Photo by Julia Rekamie

Joshua Burnside - Rough Edges 


One of Ireland's, and specifically Northern Ireland's, more endearing songsmiths, Joshua Burnside, has a new single out. This is cause for celebration. Burnside lingers on the more whimsical and exploratory side of guy-with-guitar folk and is as much a poet as a sonically aware composer. His latest single, "Rough Edges", is characteristically emotive ("I can only love you for as long as I do, and I'm sorry if that isn't enough of you"). Burnside's music is popular on Spotify, with double-digit million streams across his more popular tracks. It's easy to see why. His songs mellifluously fit into the background of an evening as much as they provide revelatory headphone moments. The voice here sounds deeper and Drakian, with self-reflective maturity coming through in the simplicity and observational nouns ("shark bites and bullet wounds"). "Rough Edges" hits the mark set by Burnside's ten-year discography, staying true to function while slightly modifying form for a more accessible foray into his unique brand of celtic-tinged folk poetry. From the upcoming EP "Late Afternoon in the Meadow (1887)".

Furrows - Never Here 

indie rock

Brooklynite Peter Wagner's nom de plume, Furrows, suggests an artist carving out new paths in the musical landscape. While Wagner doesn't necessarily cover any new ground in his recent sing "Never Here", he finds some lovely patches in the psychedelic-indie-pop fields that deserve attention. The track sees Furrows quietly sing out a Beatlesesque melody as funky bass lines, shuffling drums, and sturdy acoustic strumming are covered in wails of keys. There's a pleasant atmosphere here, even if it's hard to know exactly what this song is about. It will only take a couple of listens before the dreamy vibe feels familiar. 

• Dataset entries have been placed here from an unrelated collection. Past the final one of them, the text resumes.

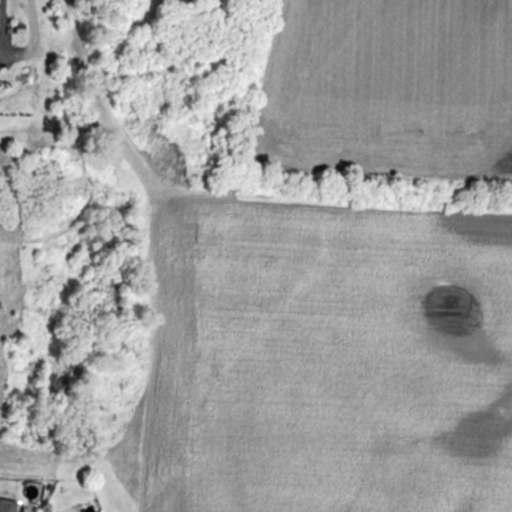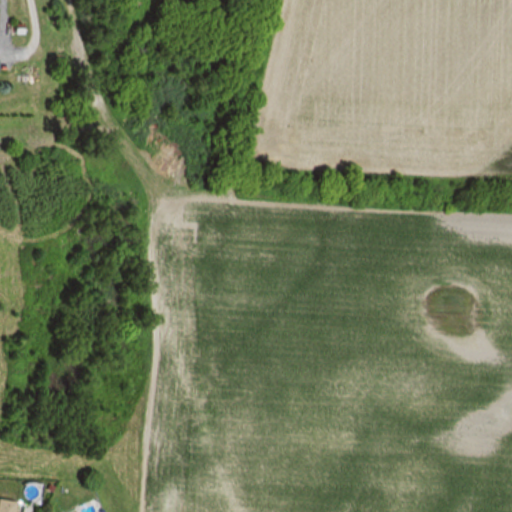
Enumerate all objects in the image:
building: (3, 506)
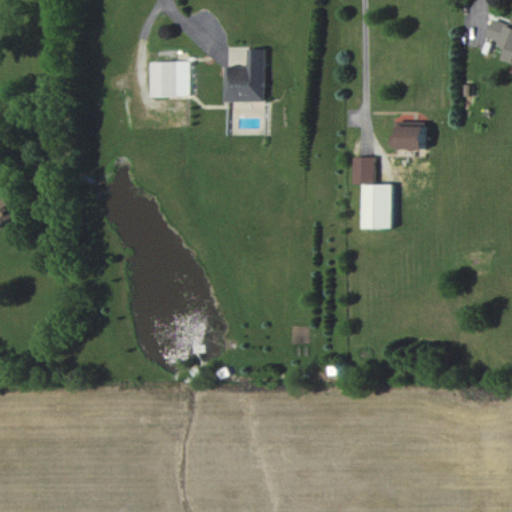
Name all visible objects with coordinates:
road: (168, 1)
road: (478, 15)
road: (194, 30)
road: (143, 31)
building: (502, 35)
road: (364, 69)
building: (170, 77)
building: (249, 77)
building: (414, 133)
building: (377, 193)
building: (4, 212)
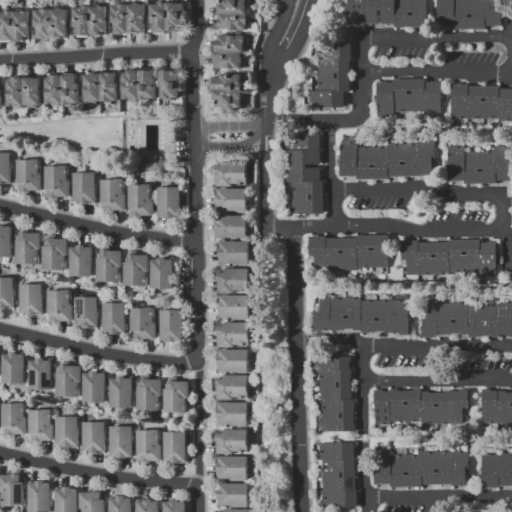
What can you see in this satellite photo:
building: (385, 12)
building: (387, 12)
building: (468, 13)
building: (231, 14)
building: (232, 14)
building: (470, 14)
building: (166, 16)
building: (167, 16)
building: (127, 17)
building: (127, 18)
road: (511, 19)
building: (89, 20)
building: (91, 20)
building: (50, 22)
building: (50, 23)
building: (14, 25)
building: (14, 25)
road: (512, 38)
building: (227, 51)
building: (228, 51)
road: (95, 55)
road: (273, 64)
building: (331, 74)
building: (332, 75)
building: (168, 83)
building: (137, 84)
building: (138, 84)
building: (169, 84)
building: (99, 87)
building: (99, 87)
building: (60, 89)
building: (61, 89)
building: (22, 91)
building: (226, 91)
building: (227, 91)
building: (23, 92)
building: (0, 95)
building: (1, 96)
building: (408, 96)
building: (407, 97)
building: (481, 102)
building: (481, 104)
road: (95, 115)
road: (336, 119)
road: (229, 126)
road: (231, 144)
building: (385, 159)
building: (387, 159)
building: (149, 162)
building: (151, 163)
building: (479, 164)
building: (480, 165)
building: (5, 167)
building: (5, 168)
road: (330, 171)
building: (303, 172)
building: (305, 172)
building: (229, 173)
building: (229, 173)
building: (28, 175)
building: (28, 175)
road: (265, 179)
building: (56, 181)
building: (56, 181)
building: (83, 187)
building: (84, 187)
building: (112, 194)
building: (112, 194)
building: (139, 199)
building: (230, 199)
building: (231, 199)
building: (140, 200)
building: (167, 201)
building: (168, 202)
road: (195, 210)
road: (502, 212)
road: (312, 225)
building: (229, 226)
building: (230, 226)
road: (278, 226)
road: (97, 228)
building: (5, 240)
building: (5, 240)
building: (27, 248)
building: (27, 248)
building: (348, 251)
building: (348, 251)
road: (507, 251)
building: (233, 252)
building: (234, 252)
building: (54, 253)
building: (54, 254)
building: (448, 257)
building: (448, 257)
building: (80, 260)
building: (80, 261)
building: (107, 265)
building: (108, 266)
building: (134, 269)
building: (134, 269)
building: (160, 273)
building: (160, 274)
building: (231, 279)
building: (233, 280)
building: (6, 292)
building: (6, 293)
building: (30, 298)
building: (31, 299)
building: (59, 305)
building: (59, 306)
building: (232, 306)
building: (233, 306)
building: (85, 312)
building: (86, 312)
building: (361, 314)
building: (361, 315)
building: (112, 318)
building: (113, 318)
building: (467, 319)
building: (467, 319)
building: (141, 323)
building: (142, 323)
building: (170, 325)
building: (171, 325)
building: (231, 333)
building: (232, 334)
road: (327, 339)
road: (98, 350)
building: (231, 360)
building: (232, 360)
building: (12, 367)
building: (12, 368)
road: (295, 369)
building: (39, 373)
building: (39, 374)
building: (67, 379)
road: (509, 379)
building: (67, 380)
building: (93, 386)
building: (230, 386)
building: (93, 387)
building: (230, 387)
building: (120, 391)
building: (120, 392)
building: (147, 393)
building: (334, 393)
building: (147, 394)
building: (336, 394)
building: (175, 395)
building: (175, 396)
building: (419, 406)
building: (496, 406)
building: (497, 406)
building: (419, 408)
building: (231, 412)
building: (231, 413)
building: (13, 419)
building: (13, 419)
road: (362, 421)
building: (40, 425)
building: (40, 425)
road: (198, 425)
building: (66, 431)
building: (66, 431)
building: (93, 436)
building: (93, 437)
building: (230, 440)
building: (119, 441)
building: (120, 441)
building: (230, 441)
building: (147, 445)
building: (148, 445)
building: (173, 446)
building: (174, 447)
building: (230, 467)
building: (231, 467)
building: (419, 468)
building: (420, 468)
building: (496, 469)
road: (198, 470)
building: (496, 470)
road: (98, 473)
building: (337, 474)
building: (339, 475)
building: (11, 489)
building: (11, 489)
building: (231, 494)
building: (232, 494)
building: (38, 496)
building: (39, 496)
building: (64, 499)
road: (439, 499)
building: (66, 500)
building: (90, 501)
building: (91, 501)
building: (120, 504)
road: (366, 505)
building: (147, 506)
building: (174, 506)
building: (233, 510)
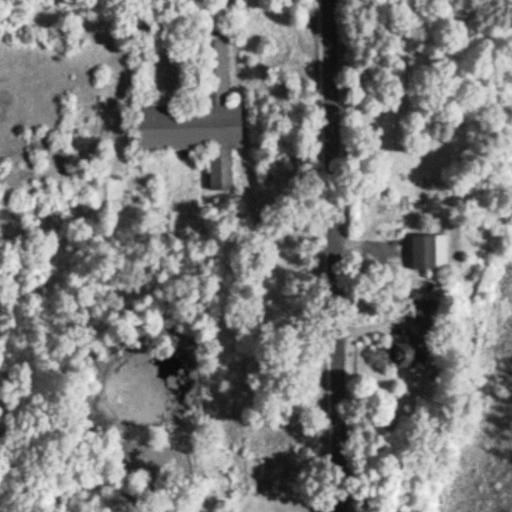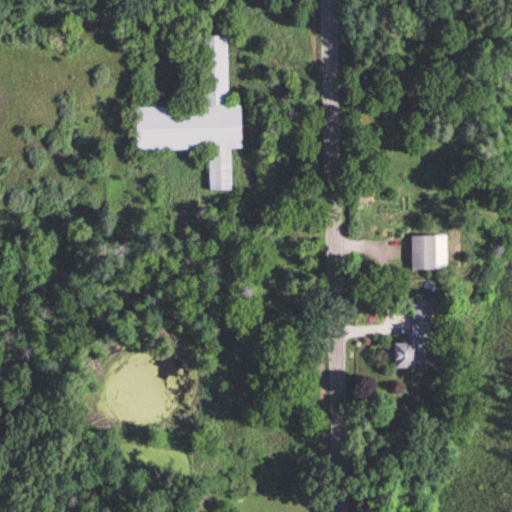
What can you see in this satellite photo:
building: (200, 117)
building: (431, 252)
road: (340, 256)
building: (270, 310)
building: (418, 338)
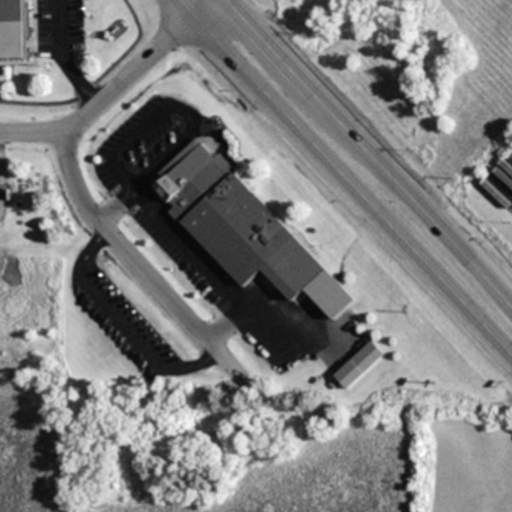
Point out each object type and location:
building: (13, 29)
road: (64, 58)
road: (115, 90)
road: (369, 154)
road: (344, 176)
building: (3, 191)
building: (235, 222)
road: (144, 272)
building: (337, 320)
road: (120, 322)
crop: (254, 453)
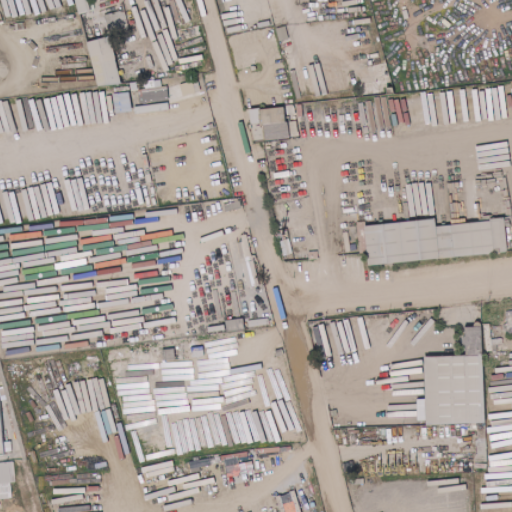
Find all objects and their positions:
building: (84, 5)
building: (92, 5)
building: (112, 6)
building: (118, 22)
building: (310, 24)
building: (283, 33)
building: (264, 57)
building: (105, 61)
building: (104, 62)
building: (195, 85)
building: (190, 88)
building: (390, 90)
building: (155, 94)
building: (288, 118)
building: (275, 123)
building: (258, 125)
building: (278, 125)
building: (250, 126)
building: (270, 143)
road: (244, 151)
building: (214, 203)
building: (430, 240)
building: (509, 322)
building: (235, 325)
building: (175, 354)
building: (454, 386)
building: (0, 452)
building: (6, 479)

CHRISTOPHERSEN is the mononym of one Anna Christophersen, a fine art student at Central Saint Martins, London. Anna's fine art roots are on show here as she gives her music patterns through repetition, abstract associations, and focused execution. Through eerie and rousing vocals, loud industrial drums, clean electric guitar strikes, and mutated bass, CHRISTOPHERSEN colours her songs with a sci-fi sensibility and nuanced mood layered with impressions of neon tones and urban landscapes. While one could compare this music as accurately to Nine Inch Nails as to Bjork, CHRITOPHERSEN seems to be experimenting more with ideas than form. Perhaps it is her fine art training that has given precedence to theory over practice, though practice is not something Anna needs much of.